> [ABOUT THIS EXERCISE]: Reproduce all entries precisely, down to the last character.

> [RECORDS FOR THE EXERCISE]:
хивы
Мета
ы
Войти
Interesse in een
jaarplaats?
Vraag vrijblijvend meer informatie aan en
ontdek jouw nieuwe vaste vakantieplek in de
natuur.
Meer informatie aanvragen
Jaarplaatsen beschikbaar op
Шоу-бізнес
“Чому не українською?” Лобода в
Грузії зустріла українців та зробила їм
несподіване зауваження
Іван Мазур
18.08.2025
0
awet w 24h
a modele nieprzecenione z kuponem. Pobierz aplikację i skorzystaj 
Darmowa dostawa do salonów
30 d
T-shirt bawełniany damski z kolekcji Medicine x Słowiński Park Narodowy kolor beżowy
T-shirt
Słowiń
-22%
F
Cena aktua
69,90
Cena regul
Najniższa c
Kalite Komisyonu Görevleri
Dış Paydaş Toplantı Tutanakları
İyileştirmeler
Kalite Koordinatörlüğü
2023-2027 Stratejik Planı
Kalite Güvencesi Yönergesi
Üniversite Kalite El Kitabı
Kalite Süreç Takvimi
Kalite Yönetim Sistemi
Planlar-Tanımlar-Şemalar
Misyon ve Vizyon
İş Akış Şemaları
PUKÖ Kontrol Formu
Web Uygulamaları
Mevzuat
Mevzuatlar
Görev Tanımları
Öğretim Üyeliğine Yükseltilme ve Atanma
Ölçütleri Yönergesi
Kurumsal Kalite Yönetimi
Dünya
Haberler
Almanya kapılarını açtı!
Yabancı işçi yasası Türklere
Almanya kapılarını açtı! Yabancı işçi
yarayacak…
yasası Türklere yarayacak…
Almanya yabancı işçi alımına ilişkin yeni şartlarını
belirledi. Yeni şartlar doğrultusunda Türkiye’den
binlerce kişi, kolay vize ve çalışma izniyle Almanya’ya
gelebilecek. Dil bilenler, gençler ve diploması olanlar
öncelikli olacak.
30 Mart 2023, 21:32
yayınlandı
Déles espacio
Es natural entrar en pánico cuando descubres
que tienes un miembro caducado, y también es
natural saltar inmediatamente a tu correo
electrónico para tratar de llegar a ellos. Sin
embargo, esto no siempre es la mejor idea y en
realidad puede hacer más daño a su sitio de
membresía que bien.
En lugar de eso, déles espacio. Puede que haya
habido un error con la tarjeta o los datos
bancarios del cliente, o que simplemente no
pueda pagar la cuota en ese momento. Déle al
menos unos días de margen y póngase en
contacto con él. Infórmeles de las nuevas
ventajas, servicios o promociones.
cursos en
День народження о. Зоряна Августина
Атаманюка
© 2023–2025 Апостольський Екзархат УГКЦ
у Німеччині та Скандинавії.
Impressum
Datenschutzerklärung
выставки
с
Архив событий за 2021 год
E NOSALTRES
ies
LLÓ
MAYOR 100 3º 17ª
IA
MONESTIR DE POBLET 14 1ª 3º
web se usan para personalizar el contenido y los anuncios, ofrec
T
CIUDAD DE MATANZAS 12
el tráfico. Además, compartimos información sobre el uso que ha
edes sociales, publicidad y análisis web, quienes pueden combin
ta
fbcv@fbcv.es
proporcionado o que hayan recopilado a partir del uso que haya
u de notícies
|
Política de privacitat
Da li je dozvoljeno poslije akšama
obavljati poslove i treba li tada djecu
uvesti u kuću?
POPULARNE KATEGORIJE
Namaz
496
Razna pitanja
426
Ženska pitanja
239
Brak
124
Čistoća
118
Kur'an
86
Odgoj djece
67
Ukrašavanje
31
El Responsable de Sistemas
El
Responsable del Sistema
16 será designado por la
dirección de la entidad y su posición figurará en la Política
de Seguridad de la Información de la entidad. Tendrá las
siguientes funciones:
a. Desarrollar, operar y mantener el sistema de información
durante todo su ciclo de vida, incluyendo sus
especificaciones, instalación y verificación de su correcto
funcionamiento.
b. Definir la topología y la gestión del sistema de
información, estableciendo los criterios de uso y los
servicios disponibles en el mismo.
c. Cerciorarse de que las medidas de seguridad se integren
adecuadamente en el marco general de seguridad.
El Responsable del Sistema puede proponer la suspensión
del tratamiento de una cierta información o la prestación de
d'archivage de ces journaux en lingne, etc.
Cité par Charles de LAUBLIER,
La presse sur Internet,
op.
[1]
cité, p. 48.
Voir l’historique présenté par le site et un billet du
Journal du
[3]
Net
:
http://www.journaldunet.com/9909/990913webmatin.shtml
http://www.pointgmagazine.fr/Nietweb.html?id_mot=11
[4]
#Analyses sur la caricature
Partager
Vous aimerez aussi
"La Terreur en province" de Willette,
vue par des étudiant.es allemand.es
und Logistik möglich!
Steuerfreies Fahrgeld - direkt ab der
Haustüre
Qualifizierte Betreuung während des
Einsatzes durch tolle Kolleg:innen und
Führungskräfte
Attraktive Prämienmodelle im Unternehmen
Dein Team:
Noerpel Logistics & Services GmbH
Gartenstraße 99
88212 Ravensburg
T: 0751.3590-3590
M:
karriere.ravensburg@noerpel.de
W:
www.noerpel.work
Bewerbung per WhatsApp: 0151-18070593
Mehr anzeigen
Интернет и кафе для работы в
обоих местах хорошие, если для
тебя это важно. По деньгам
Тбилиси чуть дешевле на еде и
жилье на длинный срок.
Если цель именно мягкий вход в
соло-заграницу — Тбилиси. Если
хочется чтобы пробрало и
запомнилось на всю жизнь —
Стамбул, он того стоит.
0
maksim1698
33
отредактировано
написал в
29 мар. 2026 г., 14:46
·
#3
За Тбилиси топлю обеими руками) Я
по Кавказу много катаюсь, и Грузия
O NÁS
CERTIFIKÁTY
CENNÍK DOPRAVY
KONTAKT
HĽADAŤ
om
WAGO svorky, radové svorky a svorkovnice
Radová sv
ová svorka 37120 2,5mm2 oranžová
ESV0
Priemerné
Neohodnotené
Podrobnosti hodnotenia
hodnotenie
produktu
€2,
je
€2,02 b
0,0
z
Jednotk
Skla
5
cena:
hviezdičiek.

> [TASK SOLUTION]:
хивы
Мета
ы
Войти
Interesse in een
jaarplaats?
Vraag vrijblijvend meer informatie aan en
ontdek jouw nieuwe vaste vakantieplek in de
natuur.
Meer informatie aanvragen
Jaarplaatsen beschikbaar op
Шоу-бізнес
“Чому не українською?” Лобода в
Грузії зустріла українців та зробила їм
несподіване зауваження
Іван Мазур
18.08.2025
0
awet w 24h
a modele nieprzecenione z kuponem. Pobierz aplikację i skorzystaj 
Darmowa dostawa do salonów
30 d
T-shirt bawełniany damski z kolekcji Medicine x Słowiński Park Narodowy kolor beżowy
T-shirt
Słowiń
-22%
F
Cena aktua
69,90
Cena regul
Najniższa c
Kalite Komisyonu Görevleri
Dış Paydaş Toplantı Tutanakları
İyileştirmeler
Kalite Koordinatörlüğü
2023-2027 Stratejik Planı
Kalite Güvencesi Yönergesi
Üniversite Kalite El Kitabı
Kalite Süreç Takvimi
Kalite Yönetim Sistemi
Planlar-Tanımlar-Şemalar
Misyon ve Vizyon
İş Akış Şemaları
PUKÖ Kontrol Formu
Web Uygulamaları
Mevzuat
Mevzuatlar
Görev Tanımları
Öğretim Üyeliğine Yükseltilme ve Atanma
Ölçütleri Yönergesi
Kurumsal Kalite Yönetimi
Dünya
Haberler
Almanya kapılarını açtı!
Yabancı işçi yasası Türklere
Almanya kapılarını açtı! Yabancı işçi
yarayacak…
yasası Türklere yarayacak…
Almanya yabancı işçi alımına ilişkin yeni şartlarını
belirledi. Yeni şartlar doğrultusunda Türkiye’den
binlerce kişi, kolay vize ve çalışma izniyle Almanya’ya
gelebilecek. Dil bilenler, gençler ve diploması olanlar
öncelikli olacak.
30 Mart 2023, 21:32
yayınlandı
Déles espacio
Es natural entrar en pánico cuando descubres
que tienes un miembro caducado, y también es
natural saltar inmediatamente a tu correo
electrónico para tratar de llegar a ellos. Sin
embargo, esto no siempre es la mejor idea y en
realidad puede hacer más daño a su sitio de
membresía que bien.
En lugar de eso, déles espacio. Puede que haya
habido un error con la tarjeta o los datos
bancarios del cliente, o que simplemente no
pueda pagar la cuota en ese momento. Déle al
menos unos días de margen y póngase en
contacto con él. Infórmeles de las nuevas
ventajas, servicios o promociones.
cursos en
День народження о. Зоряна Августина
Атаманюка
© 2023–2025 Апостольський Екзархат УГКЦ
у Німеччині та Скандинавії.
Impressum
Datenschutzerklärung
выставки
с
Архив событий за 2021 год
E NOSALTRES
ies
LLÓ
MAYOR 100 3º 17ª
IA
MONESTIR DE POBLET 14 1ª 3º
web se usan para personalizar el contenido y los anuncios, ofrec
T
CIUDAD DE MATANZAS 12
el tráfico. Además, compartimos información sobre el uso que ha
edes sociales, publicidad y análisis web, quienes pueden combin
ta
fbcv@fbcv.es
proporcionado o que hayan recopilado a partir del uso que haya
u de notícies
|
Política de privacitat
Da li je dozvoljeno poslije akšama
obavljati poslove i treba li tada djecu
uvesti u kuću?
POPULARNE KATEGORIJE
Namaz
496
Razna pitanja
426
Ženska pitanja
239
Brak
124
Čistoća
118
Kur'an
86
Odgoj djece
67
Ukrašavanje
31
El Responsable de Sistemas
El
Responsable del Sistema
16 será designado por la
dirección de la entidad y su posición figurará en la Política
de Seguridad de la Información de la entidad. Tendrá las
siguientes funciones:
a. Desarrollar, operar y mantener el sistema de información
durante todo su ciclo de vida, incluyendo sus
especificaciones, instalación y verificación de su correcto
funcionamiento.
b. Definir la topología y la gestión del sistema de
información, estableciendo los criterios de uso y los
servicios disponibles en el mismo.
c. Cerciorarse de que las medidas de seguridad se integren
adecuadamente en el marco general de seguridad.
El Responsable del Sistema puede proponer la suspensión
del tratamiento de una cierta información o la prestación de
d'archivage de ces journaux en lingne, etc.
Cité par Charles de LAUBLIER,
La presse sur Internet,
op.
[1]
cité, p. 48.
Voir l’historique présenté par le site et un billet du
Journal du
[3]
Net
:
http://www.journaldunet.com/9909/990913webmatin.shtml
http://www.pointgmagazine.fr/Nietweb.html?id_mot=11
[4]
#Analyses sur la caricature
Partager
Vous aimerez aussi
"La Terreur en province" de Willette,
vue par des étudiant.es allemand.es
und Logistik möglich!
Steuerfreies Fahrgeld - direkt ab der
Haustüre
Qualifizierte Betreuung während des
Einsatzes durch tolle Kolleg:innen und
Führungskräfte
Attraktive Prämienmodelle im Unternehmen
Dein Team:
Noerpel Logistics & Services GmbH
Gartenstraße 99
88212 Ravensburg
T: 0751.3590-3590
M:
karriere.ravensburg@noerpel.de
W:
www.noerpel.work
Bewerbung per WhatsApp: 0151-18070593
Mehr anzeigen
Интернет и кафе для работы в
обоих местах хорошие, если для
тебя это важно. По деньгам
Тбилиси чуть дешевле на еде и
жилье на длинный срок.
Если цель именно мягкий вход в
соло-заграницу — Тбилиси. Если
хочется чтобы пробрало и
запомнилось на всю жизнь —
Стамбул, он того стоит.
0
maksim1698
33
отредактировано
написал в
29 мар. 2026 г., 14:46
·
#3
За Тбилиси топлю обеими руками) Я
по Кавказу много катаюсь, и Грузия
O NÁS
CERTIFIKÁTY
CENNÍK DOPRAVY
KONTAKT
HĽADAŤ
om
WAGO svorky, radové svorky a svorkovnice
Radová sv
ová svorka 37120 2,5mm2 oranžová
ESV0
Priemerné
Neohodnotené
Podrobnosti hodnotenia
hodnotenie
produktu
€2,
je
€2,02 b
0,0
z
Jednotk
Skla
5
cena:
hviezdičiek.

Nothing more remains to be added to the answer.